**Page excerpt:**
Turning a Central District house into a home for Black artists

A radical act of creating an arts space in a gentrified Seattle neighborhood.

Four people sitting on steps

Wa Na Wari organizers, from left, Inye Wokoma, Jill Freidberg, Elisheba Johnson and Rachel Kessler at Wokoma's grandmother's house in Seattle's Central District, March 22, 2019. The group recently decided to rent the home and turn it into a space for Black arts and culture. (All photos by Matt M. McKnight/Crosscut)

Photographer and filmmaker Inye Wokoma, standing near the large window in the back of what was once his great-aunt Birdie’s Central District home, points to the blue Craftsman across the yard where he grew up. He still remembers how he used to cross the backyard that connected both houses. To him, his siblings and his cousins, who lived in neighboring homes, the communal courtyard was an enclave of endless play possibilities. They’d scuttle through the never-closed backdoor of the house of Maunt Birdie (an affectionate amalgamation of Mama and Aunt), up the stairs and back down again. The aroma of Birdies’ pastries filled the living room.

On this day, the living room is nearly empty. No TV, no green couch, no toothsome pastry scents. Next week, however, the house will be filled with art, concerts, film screenings and people when it reopens April 5 as a Black arts and community space called Wa Na Wari.

“Wa Na Wari means ‘our home’ in Kalabari, the Ijo language of southern Nigeria, where my father is born," Wokoma says. It refers to the idea of home, a place where one can feel rooted in the metaphysical sense of the word. The Wa Na Wari space is, of course, also a family’s home — at least four generations of Wokoma’s family, including his great-aunt Birdie, have lived in this house since Wokoma’s grandparents bought it in 1951.

Now the house will be home to rotating exhibitions of contemporary art by Black artists and function as the new listening and recording studio of the Central District oral history project, Shelf Life Community Story Project.

“Art is the convener," says artist, curator and arts administrator Elisheba Johnson, one of four people behind the project. “But it will also be a space that is completely open, where people can come in, set up their computer, get a cup of coffee, have a meeting, play games, hang out,” she says, painting an image of, oh, two grandmothers sipping coffee at the grand wooden table she is sitting at today.

wa na wari
A collection of art books lines the shelves inside Wa Na Wari. 

The other project collaborators include Jill Freidberg, who started Shelf Life Community Stories in 2016, and writer and artist Rachel Kessler. Last year, the members’ artistic paths crossed when working on a call for public art in the Central District. The foursome created a portable “living room” wherein community members were invited to help decide what the public artwork would look like, pouring through archival images, maps and sharing stories of the city’s historic African-American neighborhood, which has seen a dramatic decline in its Black population in the past decades, from more than 70 percent in the 1960s to less than 20 percent today.

**Work task A:** Condense the paragraph in the Wa Na Wari article that begins "The other project collaborators include" into a short bulleted list that keeps its main facts.
**Work task B:** Write a continuation of the Wa Na Wari article, picking up right after its final sentence.

**Stored data:**
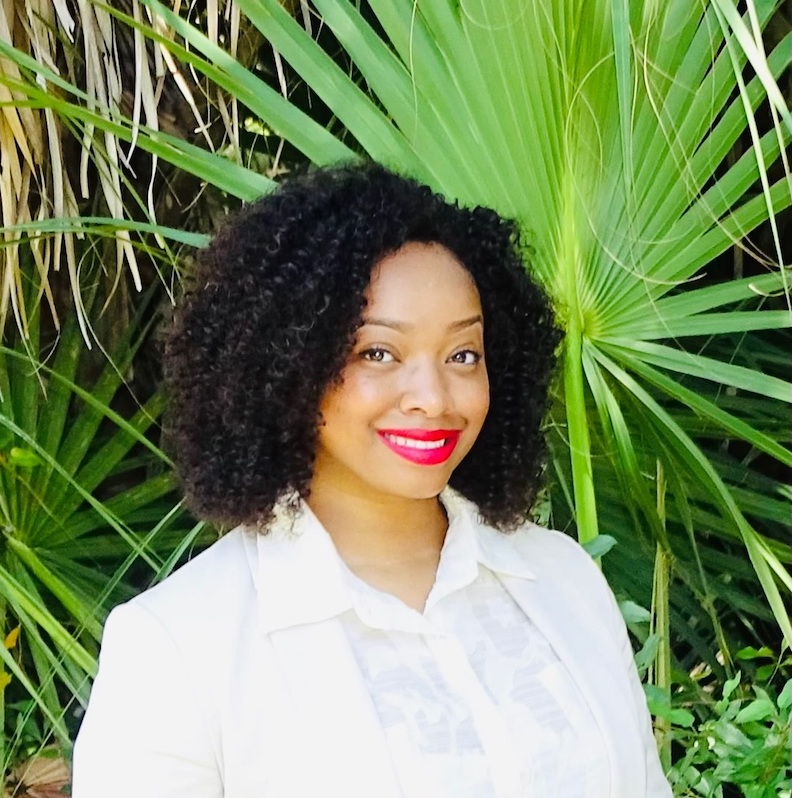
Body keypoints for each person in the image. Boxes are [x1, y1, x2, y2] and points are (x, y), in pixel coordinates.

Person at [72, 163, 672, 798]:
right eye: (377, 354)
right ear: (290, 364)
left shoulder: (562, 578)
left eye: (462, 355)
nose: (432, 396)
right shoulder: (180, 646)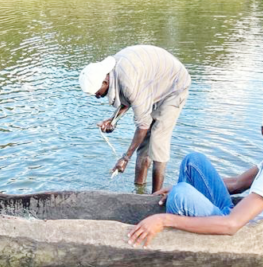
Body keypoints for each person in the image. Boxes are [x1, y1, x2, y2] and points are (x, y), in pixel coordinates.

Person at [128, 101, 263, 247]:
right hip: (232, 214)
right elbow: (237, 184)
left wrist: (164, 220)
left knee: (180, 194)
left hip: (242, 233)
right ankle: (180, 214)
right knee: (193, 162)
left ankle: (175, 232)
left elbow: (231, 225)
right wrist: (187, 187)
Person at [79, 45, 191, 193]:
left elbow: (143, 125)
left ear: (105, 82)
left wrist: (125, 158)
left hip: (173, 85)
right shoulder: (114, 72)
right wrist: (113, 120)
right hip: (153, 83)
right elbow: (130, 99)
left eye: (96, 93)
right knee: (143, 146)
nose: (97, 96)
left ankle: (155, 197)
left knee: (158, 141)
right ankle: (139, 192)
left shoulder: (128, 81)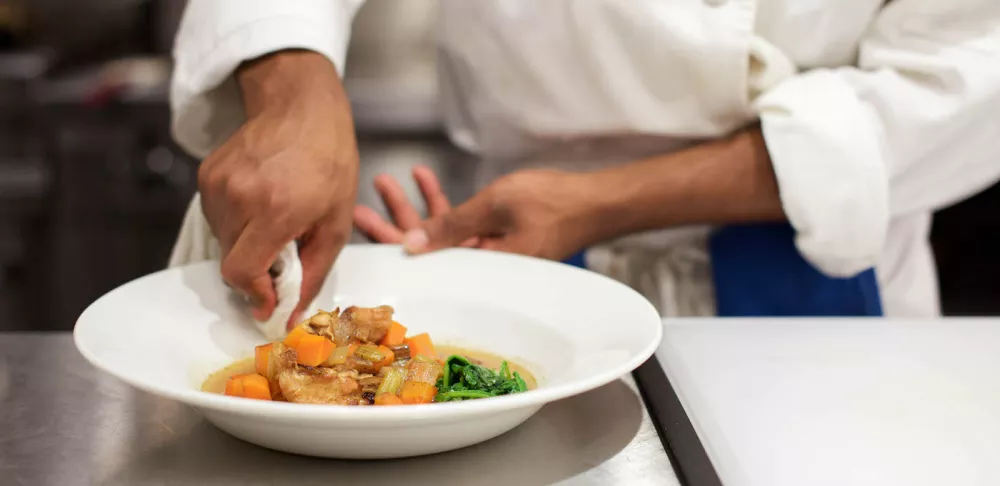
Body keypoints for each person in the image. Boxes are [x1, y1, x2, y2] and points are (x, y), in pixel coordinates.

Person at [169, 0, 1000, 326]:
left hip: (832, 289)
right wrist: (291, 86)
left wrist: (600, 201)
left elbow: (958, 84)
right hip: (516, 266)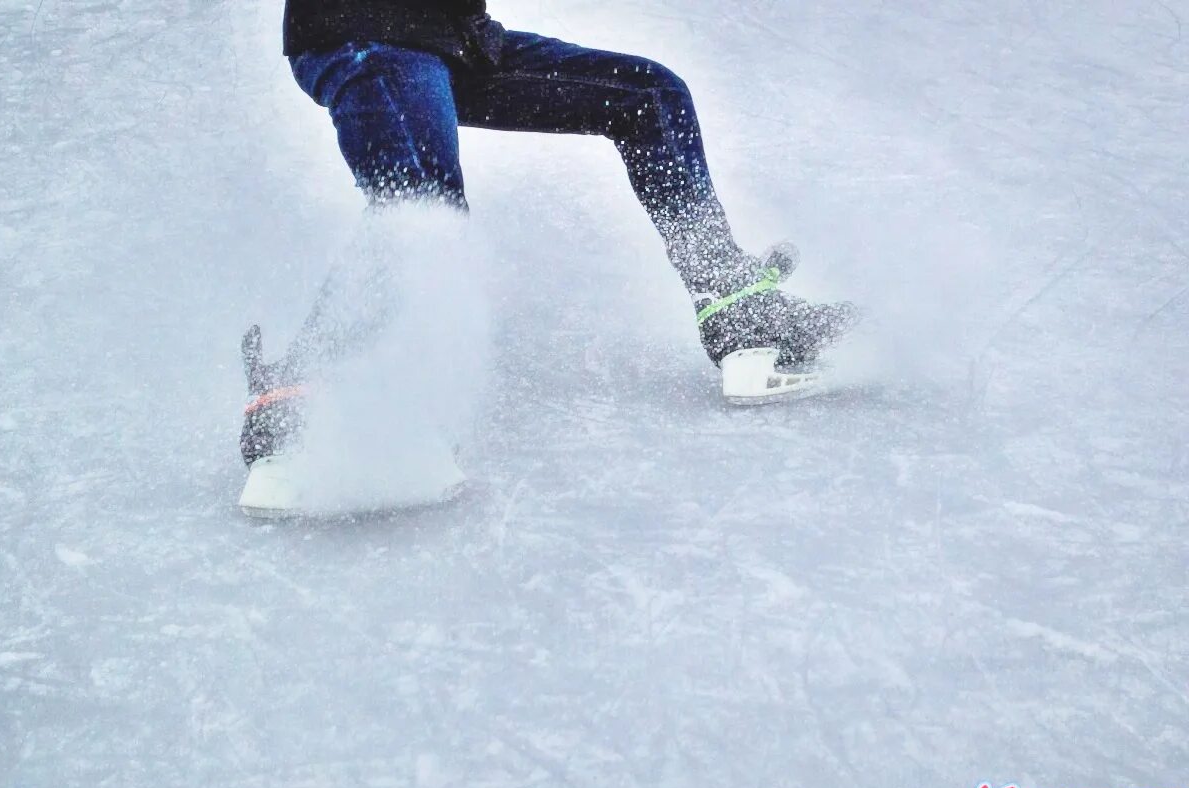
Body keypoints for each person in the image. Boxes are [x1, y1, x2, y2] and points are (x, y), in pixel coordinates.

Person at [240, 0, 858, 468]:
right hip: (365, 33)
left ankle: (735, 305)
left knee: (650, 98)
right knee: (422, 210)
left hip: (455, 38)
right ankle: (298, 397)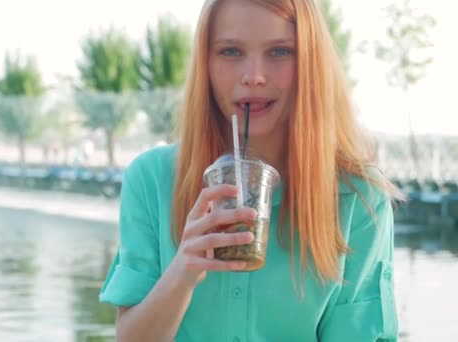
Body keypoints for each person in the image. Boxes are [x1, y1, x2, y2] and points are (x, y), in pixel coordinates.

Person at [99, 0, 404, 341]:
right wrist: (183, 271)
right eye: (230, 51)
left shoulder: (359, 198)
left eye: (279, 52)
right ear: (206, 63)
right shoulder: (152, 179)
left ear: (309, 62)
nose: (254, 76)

**Final answer A:**
- The other collaborators are Jill Freidberg, who started Shelf Life Community Stories in 2016, and writer and artist Rachel Kessler.
- Last year, the four organizers met while working on a call for public art in the Central District.
- They created a portable "living room" where community members helped decide what the public artwork would look like by looking through archival images and maps and sharing stories.
- The Central District is the city's historic African-American neighborhood. Its Black population has dropped from more than 70 percent in the 1960s to less than 20 percent today.

**Final answer B:**
What emerged from the community responses was clear: Nobody wanted a eulogy. The neighborhood was not dead. They were still there.

“We wanted to keep that going,” says Johnson. Wokoma has been the caretaker of the house for his grandmother, who is in her 90s. When the most recent tenants vacated the house, Wokoma opted to rent the house himself with Johnson’s help and fill it with art instead.

“This was not even a month ago,” Johnson says, laughing. On a tour, the team points how the space will be transformed: In the street-facing window, a large screen with photos and stories of current and former Central District residents, as well as a visual mapping project Kessler worked on during her Yesler Terrace Artist Residency. Inside the living room, a group of local “artivists” and storytellers of color who go by the name the Unapologetic Artists and Creatives, will mount a photographic ode to the convening forces of front porches.

The upstairs bedrooms will be filled with new collages by Chi Moscou-Jackson, and videos by Portland-based new media artist Ariella Tai and filmmaker Howard Mitchell. In April, longtime Central District resident, activist and rapper Yirim Seck will perform in the living room. Later, Kessler, whose Jewish ancestors lived in the neighborhood, will organize a free-wheeling memory mapping workshop, which, according to Kessler “can be a powerful tool in claiming space, both individually and collectively.”

Downstairs, in the kitchen pantry, a vintage buttercup-yellow rotary phone is one of the few physical clues of the house’s artistic future. Visitors will be able to pick up the phone to listen to personal accounts, memories and stories of Central District residents Freidberg, Wokoma, and others have collected as part of Shelf Life. The project has been without a home since a storefront in the Promenade Shopping Center and Red Apple Market on 23rd and Jackson closed in 2017 and was later demolished to make way for new development. In a former bedroom on the upper level, Freidberg will install a new oral history recording studio.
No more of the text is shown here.